A memorial stone has been added to the fading mural of soldiers of the 15th battalion heading to France in 1915, beginning a list of former members of the Rathcoole Friends Of The Somme (Fb). For the names of the five portraits, and the mural in better condition, see Many Did Not Return.
The title of today’s post is the title of Jonathan Evershed’s book (youtube).
There is now a mural in Stanhope Street of “Carrick Hill in the old days”, of two women talking in the street, to complement the four printed boards.
Below are two of the fifteen boards around the corner in Regent Street, showing the Carrick Castle public house and the old Unity flats.
Other boards in the collection (not shown) show street games, street parties, and Alton United football club, a team founded in 1921 that played in the Falls League and won the 1923 Free State Cup Final (Bohs Sporting Life).
We have featured this ‘bookmark’-dimensioned mural on the so-called “International Wall” before (in 2018) but today include an image (the third one, below) of the replica cell inside the museum itself; a sharper image (and the source for the painting) can be seen on the home page of the Museum’s web site.

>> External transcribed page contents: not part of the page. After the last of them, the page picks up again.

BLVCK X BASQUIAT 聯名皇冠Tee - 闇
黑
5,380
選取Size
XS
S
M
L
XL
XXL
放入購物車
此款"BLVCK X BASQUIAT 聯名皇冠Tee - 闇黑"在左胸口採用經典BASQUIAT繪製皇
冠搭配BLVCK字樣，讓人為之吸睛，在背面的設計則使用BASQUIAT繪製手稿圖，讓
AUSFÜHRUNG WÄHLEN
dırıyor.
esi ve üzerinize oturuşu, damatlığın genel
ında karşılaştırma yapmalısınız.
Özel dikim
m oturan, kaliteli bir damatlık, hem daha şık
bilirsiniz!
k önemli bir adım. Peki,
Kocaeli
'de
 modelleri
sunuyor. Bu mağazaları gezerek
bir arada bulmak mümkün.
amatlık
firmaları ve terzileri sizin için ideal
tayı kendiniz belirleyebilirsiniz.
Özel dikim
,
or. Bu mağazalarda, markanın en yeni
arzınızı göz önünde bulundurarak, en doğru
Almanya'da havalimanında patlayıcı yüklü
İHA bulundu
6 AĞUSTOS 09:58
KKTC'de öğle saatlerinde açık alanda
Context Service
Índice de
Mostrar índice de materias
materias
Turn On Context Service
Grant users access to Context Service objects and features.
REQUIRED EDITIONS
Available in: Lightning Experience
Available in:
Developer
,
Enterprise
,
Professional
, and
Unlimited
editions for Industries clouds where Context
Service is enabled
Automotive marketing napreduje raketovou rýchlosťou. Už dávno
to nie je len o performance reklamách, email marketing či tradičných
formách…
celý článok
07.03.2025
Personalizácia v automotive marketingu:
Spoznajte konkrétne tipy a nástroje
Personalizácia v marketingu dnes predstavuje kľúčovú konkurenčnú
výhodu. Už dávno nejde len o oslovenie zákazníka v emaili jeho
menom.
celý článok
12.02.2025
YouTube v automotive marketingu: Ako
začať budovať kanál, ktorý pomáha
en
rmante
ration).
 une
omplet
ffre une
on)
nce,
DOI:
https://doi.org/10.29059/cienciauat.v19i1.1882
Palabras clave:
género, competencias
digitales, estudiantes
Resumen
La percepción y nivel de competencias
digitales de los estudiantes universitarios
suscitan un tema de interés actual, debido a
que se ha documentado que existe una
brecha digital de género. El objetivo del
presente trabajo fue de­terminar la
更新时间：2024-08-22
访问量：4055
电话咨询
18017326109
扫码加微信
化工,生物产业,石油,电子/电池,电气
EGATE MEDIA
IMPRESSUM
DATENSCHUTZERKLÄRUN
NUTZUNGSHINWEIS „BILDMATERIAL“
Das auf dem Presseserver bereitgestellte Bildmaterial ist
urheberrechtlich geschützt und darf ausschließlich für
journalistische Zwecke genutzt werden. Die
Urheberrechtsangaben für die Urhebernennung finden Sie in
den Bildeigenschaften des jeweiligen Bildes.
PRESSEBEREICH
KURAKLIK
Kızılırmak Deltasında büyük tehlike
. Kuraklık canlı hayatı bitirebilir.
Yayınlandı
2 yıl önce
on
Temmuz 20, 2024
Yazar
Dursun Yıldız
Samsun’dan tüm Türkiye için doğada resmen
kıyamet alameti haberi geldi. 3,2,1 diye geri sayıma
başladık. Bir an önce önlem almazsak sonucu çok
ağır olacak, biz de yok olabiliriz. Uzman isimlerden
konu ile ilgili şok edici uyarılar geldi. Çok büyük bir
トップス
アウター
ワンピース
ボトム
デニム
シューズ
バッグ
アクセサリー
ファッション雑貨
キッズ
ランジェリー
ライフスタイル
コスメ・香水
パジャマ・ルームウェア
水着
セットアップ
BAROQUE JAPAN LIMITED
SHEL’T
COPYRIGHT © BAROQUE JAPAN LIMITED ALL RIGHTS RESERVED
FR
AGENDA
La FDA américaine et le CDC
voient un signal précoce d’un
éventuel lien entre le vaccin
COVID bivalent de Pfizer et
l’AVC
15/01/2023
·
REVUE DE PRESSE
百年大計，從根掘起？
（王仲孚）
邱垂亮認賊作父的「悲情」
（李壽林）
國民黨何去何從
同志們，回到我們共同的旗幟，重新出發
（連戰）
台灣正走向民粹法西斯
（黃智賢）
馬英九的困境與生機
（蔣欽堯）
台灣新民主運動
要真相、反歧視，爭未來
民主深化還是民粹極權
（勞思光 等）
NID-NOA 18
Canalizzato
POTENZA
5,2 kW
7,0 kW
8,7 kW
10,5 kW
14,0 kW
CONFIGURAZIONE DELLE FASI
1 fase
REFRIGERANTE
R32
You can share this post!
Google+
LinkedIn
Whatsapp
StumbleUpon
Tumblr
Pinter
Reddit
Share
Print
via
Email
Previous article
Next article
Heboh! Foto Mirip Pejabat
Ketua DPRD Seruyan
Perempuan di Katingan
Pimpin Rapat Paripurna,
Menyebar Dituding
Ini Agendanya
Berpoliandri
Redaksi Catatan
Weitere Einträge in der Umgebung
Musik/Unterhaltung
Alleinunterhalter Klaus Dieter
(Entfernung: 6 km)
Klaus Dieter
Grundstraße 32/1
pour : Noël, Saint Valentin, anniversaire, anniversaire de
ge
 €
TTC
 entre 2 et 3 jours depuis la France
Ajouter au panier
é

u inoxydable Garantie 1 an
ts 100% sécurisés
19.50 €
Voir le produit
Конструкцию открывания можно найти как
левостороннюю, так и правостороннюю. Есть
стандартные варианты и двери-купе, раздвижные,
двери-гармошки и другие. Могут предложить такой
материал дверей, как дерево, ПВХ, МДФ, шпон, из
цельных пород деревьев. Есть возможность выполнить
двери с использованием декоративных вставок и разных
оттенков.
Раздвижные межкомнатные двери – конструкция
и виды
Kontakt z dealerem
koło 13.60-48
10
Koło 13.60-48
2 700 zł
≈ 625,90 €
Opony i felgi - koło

The UVF 1st East Antrim Battalion is “Still ready & willing to defend the people of Ulster against all foes” including the British government that – even as Northern Ireland marks its centenary – has “deserted” it over the NI Protocol that involves checks on goods moving between Britain and Ireland (whether north or south) but no (new) checks on goods moving between north and south (gov.uk). The “still” goes all the way back to 1912, when the British government of the day proposed (for a third time) “Home Rule” for Ireland and the Ulster Volunteers were formed – though the original “deserted” postcard and previous murals show the date as 1914.
The Seymour Hill WWII mural will be 14 years old this coming July (2023) but it is hanging on fairly well. It is quite faded – especially the parachutes at the top – but there is no graffiti on the wall itself, only on the wall below it. For the mural when new and information about the US camp and portrait of Colditz prisoner William Harbinson, see M04776.